I just got a rejection in the mail for my latest batch of poems, which is a bit disappointing, but now at least they are free to be sent somewhere else.

A few days ago, I purchased a copy of Mark Strand's book Dark Harbor: A Poem, published in 1993 by Alfre A Knopf, Inc. It begins with a poem entitled "Proem," a poem that serves as a preface to the book. In it, the speaker sets off on a journey, confident of "the way" and his desire to follow it. He does not reach his destination, but that does not bother him. It is the journey itself that allows him to "breathe," to say to himself, "This is the life." Let's use this as encouragement to keep following our poetic paths, eschewing discouragement and negativity, and enjoying even the rejections that may often appear disguised as obstacles.


"This is my Main Street," he said as he started off
That morning, leaving the town to the others,
Entering the high-woods tipped in pink

By the rising sun but still dark where he walked.
"This is the way," he continued as he watched
For the great space that he felt sure

Would open before him, a stark sea over which
The turbulent sky would drop the shadowy shapes
Of its song, and he would move his arms

And begin to mark, almost as a painter would,
The passages of greater and lesser worth, the silken
Tropes and calls to this or that, coarsely conceived,

Echoing and blasting all around. He would whip them
Into shape. Everything would have an edge. The burning
Will of weather, blowing overhead, would be his muse.

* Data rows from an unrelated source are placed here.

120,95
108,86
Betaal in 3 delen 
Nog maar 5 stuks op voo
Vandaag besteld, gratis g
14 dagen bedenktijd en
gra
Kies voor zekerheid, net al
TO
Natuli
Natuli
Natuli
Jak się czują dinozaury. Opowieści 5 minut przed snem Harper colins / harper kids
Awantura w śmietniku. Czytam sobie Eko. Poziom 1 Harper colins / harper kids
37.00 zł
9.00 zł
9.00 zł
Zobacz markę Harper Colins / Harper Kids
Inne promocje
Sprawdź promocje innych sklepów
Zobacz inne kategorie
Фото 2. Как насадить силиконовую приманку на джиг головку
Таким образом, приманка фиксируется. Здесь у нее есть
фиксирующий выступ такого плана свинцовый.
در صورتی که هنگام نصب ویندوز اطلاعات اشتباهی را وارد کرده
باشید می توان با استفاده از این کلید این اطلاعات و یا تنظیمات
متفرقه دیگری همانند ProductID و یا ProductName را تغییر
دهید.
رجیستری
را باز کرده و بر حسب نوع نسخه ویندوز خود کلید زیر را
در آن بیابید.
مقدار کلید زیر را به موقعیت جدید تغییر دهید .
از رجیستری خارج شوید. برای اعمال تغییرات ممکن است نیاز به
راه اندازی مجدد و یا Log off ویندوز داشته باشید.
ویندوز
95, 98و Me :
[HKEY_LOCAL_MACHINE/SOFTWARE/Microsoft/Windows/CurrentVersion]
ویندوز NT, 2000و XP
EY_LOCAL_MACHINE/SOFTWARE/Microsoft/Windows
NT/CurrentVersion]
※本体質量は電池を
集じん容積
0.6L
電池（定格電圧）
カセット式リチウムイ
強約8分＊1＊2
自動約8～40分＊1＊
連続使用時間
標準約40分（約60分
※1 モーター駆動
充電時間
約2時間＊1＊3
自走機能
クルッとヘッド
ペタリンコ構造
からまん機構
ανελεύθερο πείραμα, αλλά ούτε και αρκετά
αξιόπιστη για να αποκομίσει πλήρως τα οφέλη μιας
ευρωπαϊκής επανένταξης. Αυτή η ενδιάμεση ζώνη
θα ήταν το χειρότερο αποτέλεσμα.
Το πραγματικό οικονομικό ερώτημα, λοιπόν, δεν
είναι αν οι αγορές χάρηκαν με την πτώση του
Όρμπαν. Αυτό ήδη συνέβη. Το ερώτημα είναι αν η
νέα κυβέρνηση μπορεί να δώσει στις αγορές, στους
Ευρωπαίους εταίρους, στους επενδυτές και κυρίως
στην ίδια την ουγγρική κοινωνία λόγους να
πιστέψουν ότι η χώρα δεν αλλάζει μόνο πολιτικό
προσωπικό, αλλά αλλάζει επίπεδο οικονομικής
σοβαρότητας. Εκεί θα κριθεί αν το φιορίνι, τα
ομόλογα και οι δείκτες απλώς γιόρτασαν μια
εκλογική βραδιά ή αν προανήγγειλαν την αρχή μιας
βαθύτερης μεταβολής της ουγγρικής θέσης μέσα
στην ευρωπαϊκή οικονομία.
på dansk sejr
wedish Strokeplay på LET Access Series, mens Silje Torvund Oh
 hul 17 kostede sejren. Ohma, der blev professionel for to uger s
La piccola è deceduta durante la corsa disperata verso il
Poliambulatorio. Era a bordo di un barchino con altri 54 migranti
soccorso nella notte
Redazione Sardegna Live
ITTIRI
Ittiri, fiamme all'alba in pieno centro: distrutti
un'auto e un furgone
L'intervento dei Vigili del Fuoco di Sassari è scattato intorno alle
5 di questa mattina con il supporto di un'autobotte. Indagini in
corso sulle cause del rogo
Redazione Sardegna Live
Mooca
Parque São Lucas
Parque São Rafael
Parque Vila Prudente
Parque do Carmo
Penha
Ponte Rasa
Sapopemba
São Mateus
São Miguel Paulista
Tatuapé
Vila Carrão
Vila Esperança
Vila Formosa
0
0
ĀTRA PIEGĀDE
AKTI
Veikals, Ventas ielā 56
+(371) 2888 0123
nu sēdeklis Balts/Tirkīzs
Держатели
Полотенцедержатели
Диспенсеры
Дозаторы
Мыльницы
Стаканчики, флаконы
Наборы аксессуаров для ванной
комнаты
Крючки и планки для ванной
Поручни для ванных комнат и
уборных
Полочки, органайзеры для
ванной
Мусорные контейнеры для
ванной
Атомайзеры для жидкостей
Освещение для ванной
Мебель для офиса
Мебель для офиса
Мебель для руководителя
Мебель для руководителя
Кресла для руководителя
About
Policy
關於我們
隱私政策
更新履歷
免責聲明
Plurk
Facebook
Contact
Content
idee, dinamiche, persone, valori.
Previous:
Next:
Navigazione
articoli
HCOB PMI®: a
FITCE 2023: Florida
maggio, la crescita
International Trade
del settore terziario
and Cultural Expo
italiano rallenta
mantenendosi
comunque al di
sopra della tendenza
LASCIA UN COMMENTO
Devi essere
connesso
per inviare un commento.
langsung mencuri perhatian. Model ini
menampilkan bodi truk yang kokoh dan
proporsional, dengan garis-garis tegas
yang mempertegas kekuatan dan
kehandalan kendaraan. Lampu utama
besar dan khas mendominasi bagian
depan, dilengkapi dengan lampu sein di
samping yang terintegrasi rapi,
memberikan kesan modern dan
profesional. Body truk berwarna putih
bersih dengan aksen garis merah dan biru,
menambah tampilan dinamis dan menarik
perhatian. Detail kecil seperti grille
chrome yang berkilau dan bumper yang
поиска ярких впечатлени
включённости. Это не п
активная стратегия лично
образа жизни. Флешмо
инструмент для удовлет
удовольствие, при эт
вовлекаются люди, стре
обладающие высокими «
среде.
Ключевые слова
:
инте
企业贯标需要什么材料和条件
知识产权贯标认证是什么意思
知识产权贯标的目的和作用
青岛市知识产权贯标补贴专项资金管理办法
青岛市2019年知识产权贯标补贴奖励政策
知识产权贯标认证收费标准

"This is the life," he said, as he reached the first
Of many outer edges to the sea he sought, and he buttoned
His coat, and turned up his collar, and began to breathe.

Mark Strand

Monday, October 03, 2005

Jenny Browne in xconnect

Here's another one for you from xconnect: writers of the information age vol. 6. Pick up a copy of this book; there is such a great variey of poetry in there.

This one is on page 17, and is written by Jenny Brown:


Why not iron your dream
on a T-Shirt
or wrap your face
round a mug that steams, be seen
and heard?

Remember the big history book
with a picture of Alexis St. Martin,
the flap of his stomach lifted
by Doc Beaumont to show
how he digested the latest news
and his wife's potatoes.

Now I have a new recipe
I want to try but I need
a spring-form pan, I need
to remove the sides
of my own life, get a little
more visibility. I am whispering

my plan to the man sitting
next to me, but his ears
are pierced.

Jenny Browne

Stanley Kunitz states that one should end a poem with an image "and not explain it." Browne does exactly this. What is the power in using this technique? What do you think is the significance of a listener with pierced ears?